The paper points out a funny human behavior.

  • Health Insurance Analogy: In health insurance, if you have a "deductible" (you pay the first $1,000), people rush to the doctor at the end of the year to use up their coverage before it resets.
  • Software Analogy: If you have a monthly limit of 500 messages, and you've used 490, you will suddenly start using the service way more in the last few days of the month just to "get your money's worth."
  • The Risk: This creates a "spike" in usage right before the reset. Companies need to model this behavior, or they will be surprised by a sudden surge in costs.

Real-World Examples from the Paper

The paper looks at real companies to prove this point:

  • Claude Code / ChatGPT: They have "Pro" and "Max" tiers with limits. If you hit the limit, the service stops. This is a "Hard Cap" insurance policy.
  • Vercel / Cloudflare: They have a limit, but if you go over, they charge you extra. This is like insurance with a "deductible" and "co-pay."
  • Corporate Gym Benefits: Companies pay a flat fee for employees to use a gym app. If everyone goes to the gym every day, the app provider loses money. They need to model the risk of "heavy gym-goers."

The "Gotcha": Why Simple Math Fails

The paper runs a simulation comparing two ways of pricing:

  1. The Naive Way: "We expect 100 users to use 100 tokens each. Total cost = 10,000 tokens. We charge $500."
    • Result: They think they are safe.
  2. The Actuarial Way: "We know 10% of users will go crazy and use 10,000 tokens.
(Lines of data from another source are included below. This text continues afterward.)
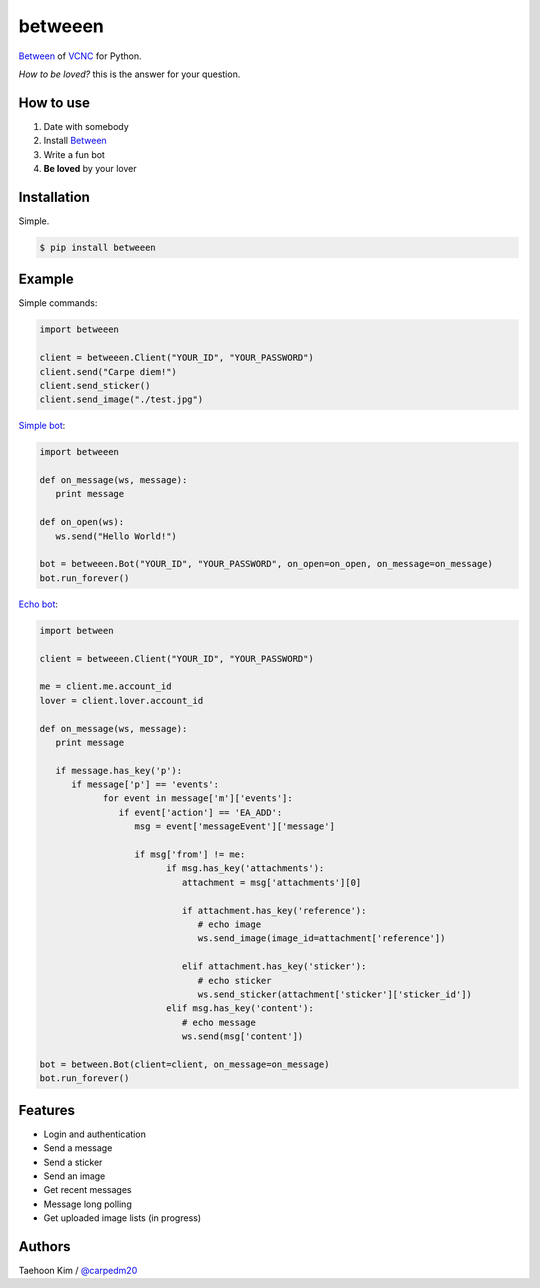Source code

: ========
betweeen
========

`Between <https://between.us/?lang=en>`__ of `VCNC <https://between.us/about>`__ for Python.

*How to be loved?* this is the answer for your question.


How to use
==========

1. Date with somebody
2. Install `Between <https://between.us/download/mobile/>`__
3. Write a fun bot
4. **Be loved** by your lover


Installation
============

Simple.

.. code-block:: console

    $ pip install betweeen


Example
=======

Simple commands:

.. code-block:: python

    import betweeen

    client = betweeen.Client("YOUR_ID", "YOUR_PASSWORD")
    client.send("Carpe diem!")
    client.send_sticker()
    client.send_image("./test.jpg")

`Simple bot <https://github.com/carpedm20/between/blob/master/examples/simplebot.py>`__:

.. code-block:: python

   import betweeen

   def on_message(ws, message):
      print message

   def on_open(ws):
      ws.send("Hello World!")

   bot = betweeen.Bot("YOUR_ID", "YOUR_PASSWORD", on_open=on_open, on_message=on_message)
   bot.run_forever()

`Echo bot <https://github.com/carpedm20/between/blob/master/examples/echobot.py>`__:

.. code-block:: python

   import between

   client = betweeen.Client("YOUR_ID", "YOUR_PASSWORD")

   me = client.me.account_id
   lover = client.lover.account_id

   def on_message(ws, message):
      print message

      if message.has_key('p'):
         if message['p'] == 'events':
               for event in message['m']['events']:
                  if event['action'] == 'EA_ADD':
                     msg = event['messageEvent']['message']

                     if msg['from'] != me:
                           if msg.has_key('attachments'):
                              attachment = msg['attachments'][0]

                              if attachment.has_key('reference'):
                                 # echo image
                                 ws.send_image(image_id=attachment['reference'])

                              elif attachment.has_key('sticker'):
                                 # echo sticker
                                 ws.send_sticker(attachment['sticker']['sticker_id'])
                           elif msg.has_key('content'):
                              # echo message
                              ws.send(msg['content'])

   bot = between.Bot(client=client, on_message=on_message)
   bot.run_forever()

Features
========

- Login and authentication
- Send a message
- Send a sticker
- Send an image
- Get recent messages
- Message long polling
- Get uploaded image lists (in progress)


Authors
=======

Taehoon Kim / `@carpedm20 <http://carpedm20.github.io/about/>`__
We need to hold extra cash just in case."
    • Result: They realize the "Naive Way" leaves them with no safety net. If the heavy users show up, the company loses money.

Summary

The paper isn't saying software companies need to become legal insurance companies. It's saying they need to think like insurance companies.

  • Stop guessing prices based on average usage.
  • Start calculating the risk of the "worst-case scenario."
  • Use the "Cap" to limit your liability.
  • Keep a "Reserve" (cash buffer) to survive bad months.
  • Watch out for humans rushing to use their limit right before it resets.

By using these old-school insurance math tools, software companies can stop getting surprised by heavy users and stop accidentally running their businesses into the ground.